SIU to investigate R108m frail care tender
PRESIDENT Jacob Zuma has signed a proclamation authorising the Special Investigations Unit (SIU) to probe the R108-million tender awarded to Eastern Cape Frail Care for the care of 240 patients in Port Elizabeth’s only fully state-funded frail care centres.
The proclamation was published in the Government Gazette last week.
According to the notice, the SIU will investigate the possible non-competitive nature of the tender and any unlawful or improper conduct by officials or employees of the department and its service providers.
The contract with Eastern Cape Frail Care, a subsidiary of Life Healthcare, amounted to R26-million in 2014 – or just more than R9 000 a patient a month.
The next year, the price almost doubled to R50-million. Last year, it increased again – to R54-million.
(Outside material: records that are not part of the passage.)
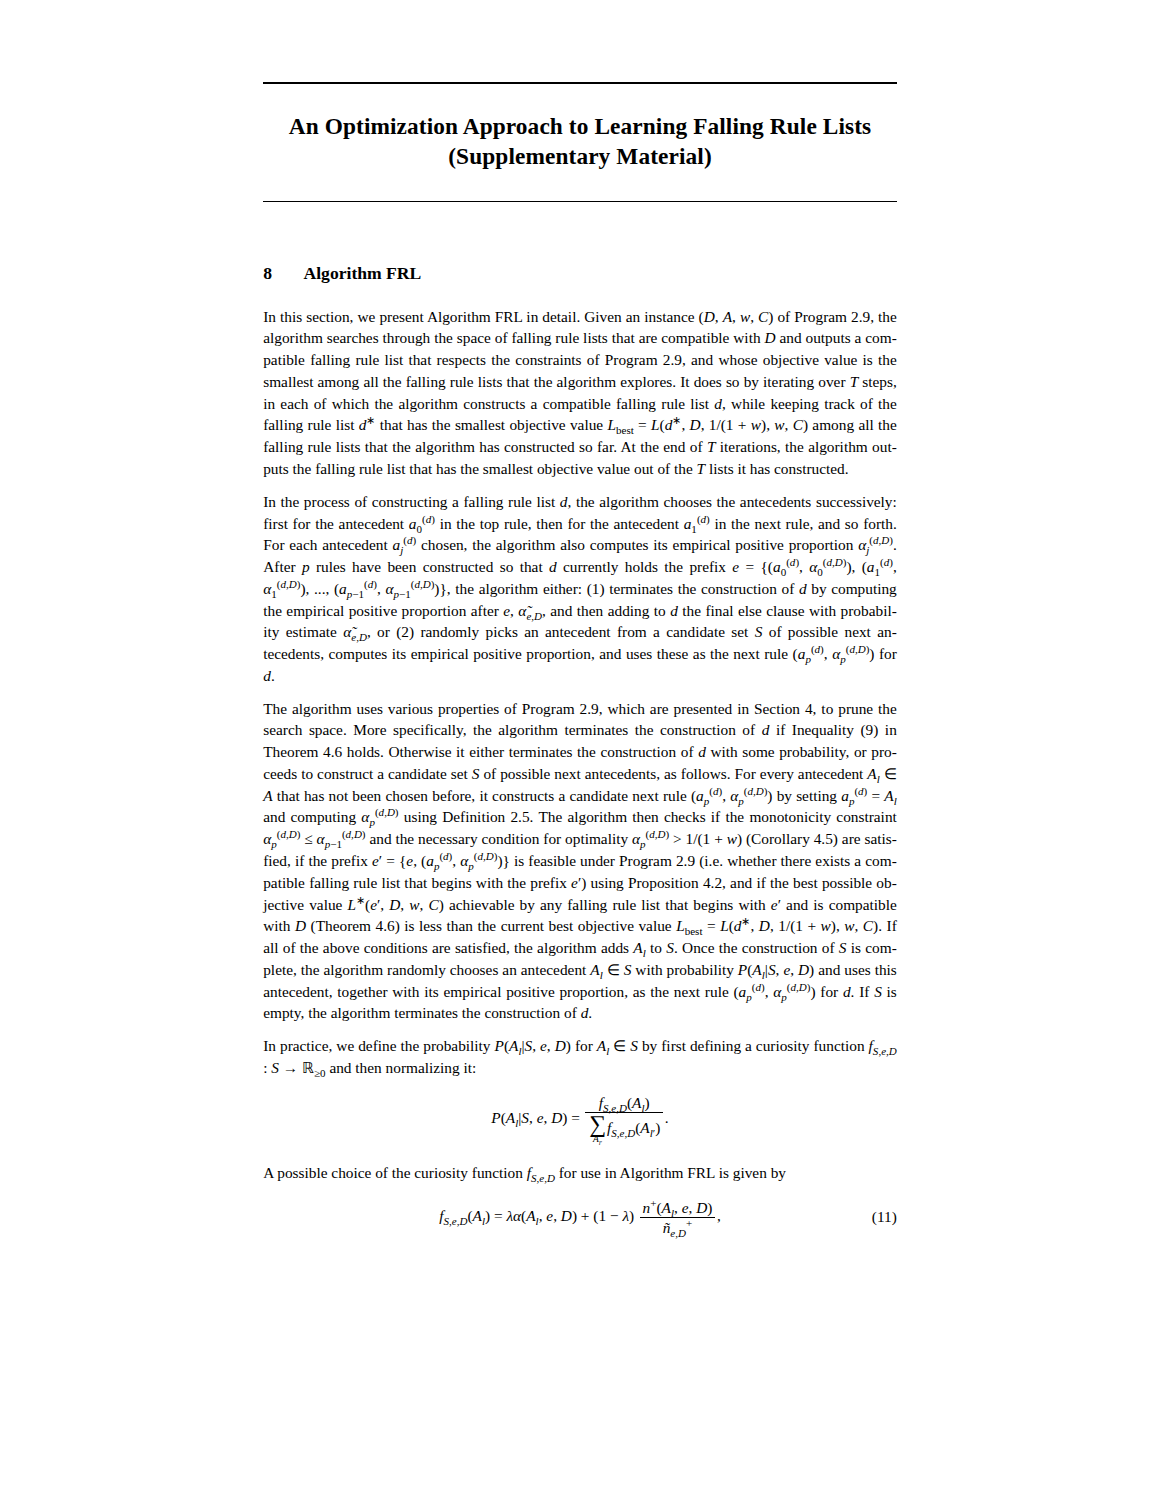An Optimization Approach to Learning Falling Rule Lists
(Supplementary Material)
8 Algorithm FRL
In this section, we present Algorithm FRL in detail. Given an instance (D, A, w, C) of Program 2.9, the algorithm searches through the space of falling rule lists that are compatible with D and outputs a compatible falling rule list that respects the constraints of Program 2.9, and whose objective value is the smallest among all the falling rule lists that the algorithm explores. It does so by iterating over T steps, in each of which the algorithm constructs a compatible falling rule list d, while keeping track of the falling rule list d∗ that has the smallest objective value Lbest = L(d∗, D, 1/(1 + w), w, C) among all the falling rule lists that the algorithm has constructed so far. At the end of T iterations, the algorithm outputs the falling rule list that has the smallest objective value out of the T lists it has constructed.
In the process of constructing a falling rule list d, the algorithm chooses the antecedents successively: first for the antecedent a0(d) in the top rule, then for the antecedent a1(d) in the next rule, and so forth. For each antecedent aj(d) chosen, the algorithm also computes its empirical positive proportion αj(d,D). After p rules have been constructed so that d currently holds the prefix e = {(a0(d), α0(d,D)), (a1(d), α1(d,D)), ..., (ap−1(d), αp−1(d,D))}, the algorithm either: (1) terminates the construction of d by computing the empirical positive proportion after e, α̃e,D, and then adding to d the final else clause with probability estimate α̃e,D, or (2) randomly picks an antecedent from a candidate set S of possible next antecedents, computes its empirical positive proportion, and uses these as the next rule (ap(d), αp(d,D)) for d.
The algorithm uses various properties of Program 2.9, which are presented in Section 4, to prune the search space. More specifically, the algorithm terminates the construction of d if Inequality (9) in Theorem 4.6 holds. Otherwise it either terminates the construction of d with some probability, or proceeds to construct a candidate set S of possible next antecedents, as follows. For every antecedent Al ∈ A that has not been chosen before, it constructs a candidate next rule (ap(d), αp(d,D)) by setting ap(d) = Al and computing αp(d,D) using Definition 2.5. The algorithm then checks if the monotonicity constraint αp(d,D) ≤ αp−1(d,D) and the necessary condition for optimality αp(d,D) > 1/(1 + w) (Corollary 4.5) are satisfied, if the prefix e′ = {e, (ap(d), αp(d,D))} is feasible under Program 2.9 (i.e. whether there exists a compatible falling rule list that begins with the prefix e′) using Proposition 4.2, and if the best possible objective value L∗(e′, D, w, C) achievable by any falling rule list that begins with e′ and is compatible with D (Theorem 4.6) is less than the current best objective value Lbest = L(d∗, D, 1/(1 + w), w, C). If all of the above conditions are satisfied, the algorithm adds Al to S. Once the construction of S is complete, the algorithm randomly chooses an antecedent Al ∈ S with probability P(Al|S, e, D) and uses this antecedent, together with its empirical positive proportion, as the next rule (ap(d), αp(d,D)) for d. If S is empty, the algorithm terminates the construction of d.
In practice, we define the probability P(Al|S, e, D) for Al ∈ S by first defining a curiosity function fS,e,D : S → ℝ≥0 and then normalizing it:
P(Al|S, e, D) = fS,e,D(Al) ∑Al′fS,e,D(Al′) .
A possible choice of the curiosity function fS,e,D for use in Algorithm FRL is given by
fS,e,D(Al) = λα(Al, e, D) + (1 − λ) n+(Al, e, D) ñe,D+ , (11)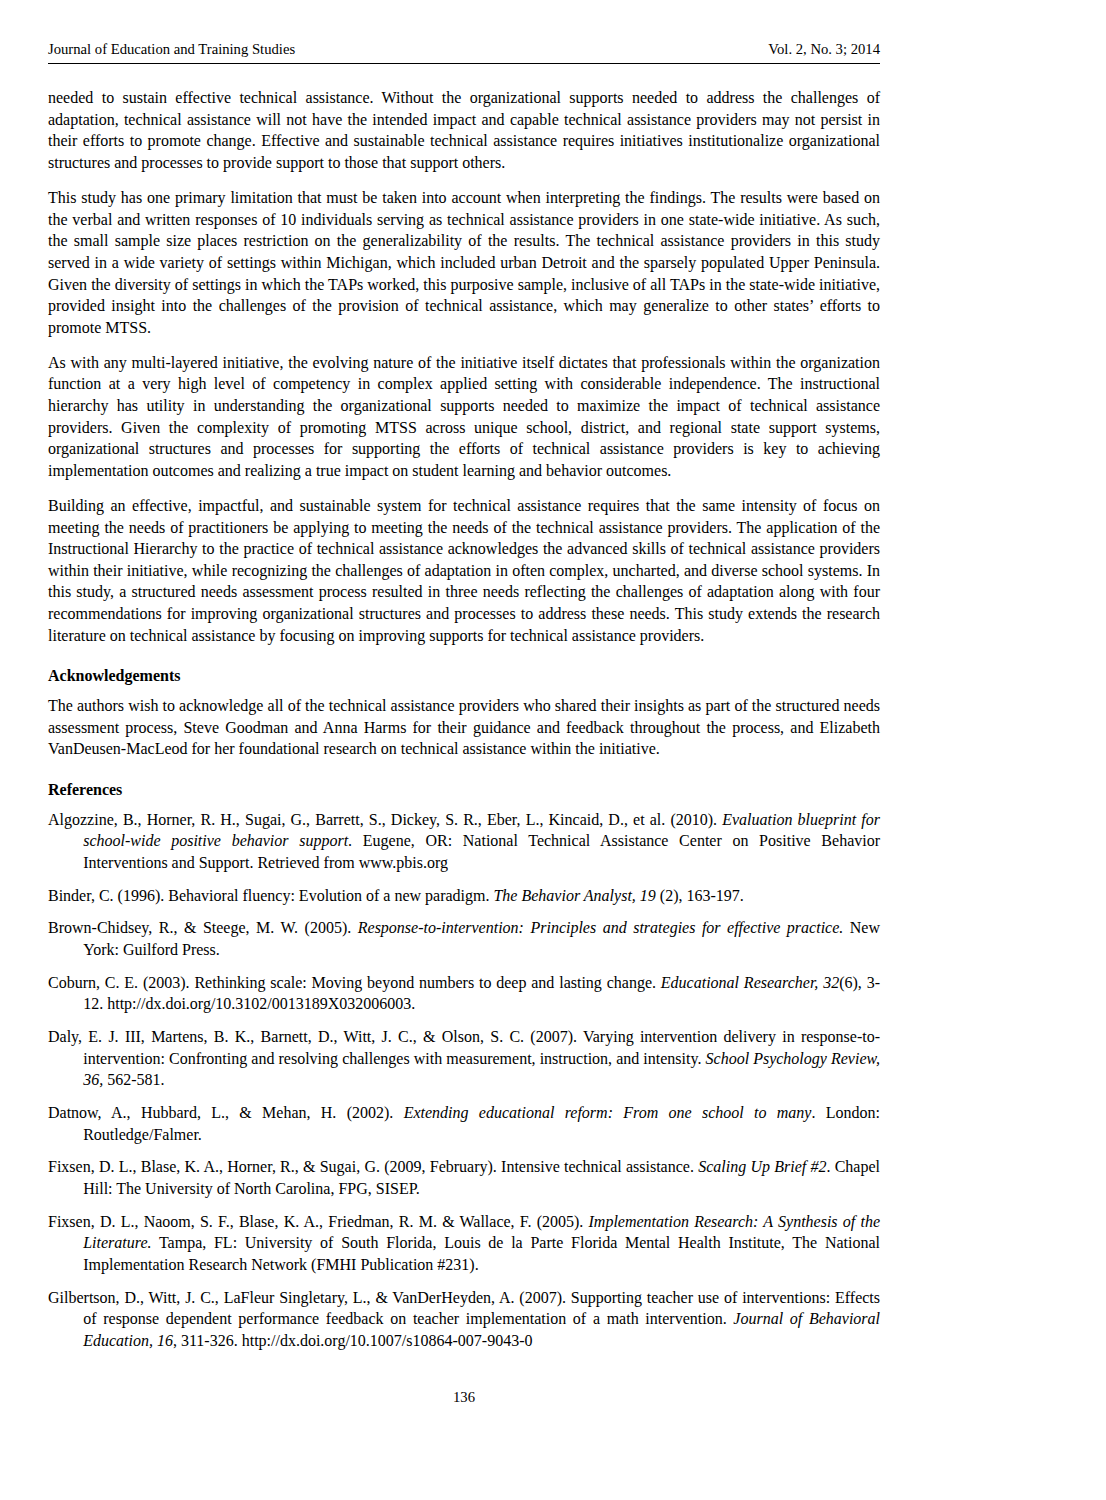Journal of Education and Training Studies
Vol. 2, No. 3; 2014
needed to sustain effective technical assistance. Without the organizational supports needed to address the challenges of adaptation, technical assistance will not have the intended impact and capable technical assistance providers may not persist in their efforts to promote change. Effective and sustainable technical assistance requires initiatives institutionalize organizational structures and processes to provide support to those that support others.
This study has one primary limitation that must be taken into account when interpreting the findings. The results were based on the verbal and written responses of 10 individuals serving as technical assistance providers in one state-wide initiative. As such, the small sample size places restriction on the generalizability of the results. The technical assistance providers in this study served in a wide variety of settings within Michigan, which included urban Detroit and the sparsely populated Upper Peninsula. Given the diversity of settings in which the TAPs worked, this purposive sample, inclusive of all TAPs in the state-wide initiative, provided insight into the challenges of the provision of technical assistance, which may generalize to other states’ efforts to promote MTSS.
As with any multi-layered initiative, the evolving nature of the initiative itself dictates that professionals within the organization function at a very high level of competency in complex applied setting with considerable independence. The instructional hierarchy has utility in understanding the organizational supports needed to maximize the impact of technical assistance providers. Given the complexity of promoting MTSS across unique school, district, and regional state support systems, organizational structures and processes for supporting the efforts of technical assistance providers is key to achieving implementation outcomes and realizing a true impact on student learning and behavior outcomes.
Building an effective, impactful, and sustainable system for technical assistance requires that the same intensity of focus on meeting the needs of practitioners be applying to meeting the needs of the technical assistance providers. The application of the Instructional Hierarchy to the practice of technical assistance acknowledges the advanced skills of technical assistance providers within their initiative, while recognizing the challenges of adaptation in often complex, uncharted, and diverse school systems. In this study, a structured needs assessment process resulted in three needs reflecting the challenges of adaptation along with four recommendations for improving organizational structures and processes to address these needs. This study extends the research literature on technical assistance by focusing on improving supports for technical assistance providers.
Acknowledgements
The authors wish to acknowledge all of the technical assistance providers who shared their insights as part of the structured needs assessment process, Steve Goodman and Anna Harms for their guidance and feedback throughout the process, and Elizabeth VanDeusen-MacLeod for her foundational research on technical assistance within the initiative.
References
Algozzine, B., Horner, R. H., Sugai, G., Barrett, S., Dickey, S. R., Eber, L., Kincaid, D., et al. (2010). Evaluation blueprint for school-wide positive behavior support. Eugene, OR: National Technical Assistance Center on Positive Behavior Interventions and Support. Retrieved from www.pbis.org
Binder, C. (1996). Behavioral fluency: Evolution of a new paradigm. The Behavior Analyst, 19 (2), 163-197.
Brown-Chidsey, R., & Steege, M. W. (2005). Response-to-intervention: Principles and strategies for effective practice. New York: Guilford Press.
Coburn, C. E. (2003). Rethinking scale: Moving beyond numbers to deep and lasting change. Educational Researcher, 32(6), 3-12. http://dx.doi.org/10.3102/0013189X032006003.
Daly, E. J. III, Martens, B. K., Barnett, D., Witt, J. C., & Olson, S. C. (2007). Varying intervention delivery in response-to-intervention: Confronting and resolving challenges with measurement, instruction, and intensity. School Psychology Review, 36, 562-581.
Datnow, A., Hubbard, L., & Mehan, H. (2002). Extending educational reform: From one school to many. London: Routledge/Falmer.
Fixsen, D. L., Blase, K. A., Horner, R., & Sugai, G. (2009, February). Intensive technical assistance. Scaling Up Brief #2. Chapel Hill: The University of North Carolina, FPG, SISEP.
Fixsen, D. L., Naoom, S. F., Blase, K. A., Friedman, R. M. & Wallace, F. (2005). Implementation Research: A Synthesis of the Literature. Tampa, FL: University of South Florida, Louis de la Parte Florida Mental Health Institute, The National Implementation Research Network (FMHI Publication #231).
Gilbertson, D., Witt, J. C., LaFleur Singletary, L., & VanDerHeyden, A. (2007). Supporting teacher use of interventions: Effects of response dependent performance feedback on teacher implementation of a math intervention. Journal of Behavioral Education, 16, 311-326. http://dx.doi.org/10.1007/s10864-007-9043-0
136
This means that in two years the patient subsidy rose to R18 763.
In June last year, the department gave notice that it would not extend the contract but would, instead, move frail care patients to homes and facilities run by non-profit organisations.
In December, the Port Elizabeth High Court ordered that the two centres, Lorraine Frail Care and Algoa Frail Care, be kept open until the court could be presented with a plan on where and how patients would be moved.
Bea Hackula, who was the head of the department when the 2015-16 contract was signed, said she welcomed the investigation. “I have nothing to hide,” she said. She was moved to the Department of Cooperative Governance but dismissed by premier Phumulo Masualle last year.
Hackula said the investigation should include asking the department why it had discarded her plan to establish a dedicated state frail care in unused hospitals.
The DA’s Bobby Stevenson said: “What the public wants to know is why has the contract doubled from R9 000 to R18 000.”
Social Development MEC Nancy Sihlwayi said in response to one of Stevenson’s questions in the provincial legislature in January that she would ask for an investigation into the contract.
Her spokesman, Mzukisi Solani, did not respond to a request for comment yesterday.
Life Esidimeni director Etienne Petersen could also not be reached for comment.
The former director of Eastern Cape Frail Care, Dr Nilesh Patel, who has since left the company, had said previously that he was not aware of any irregularities in the contract and that two cheaper options had been offered to the department, which it declined.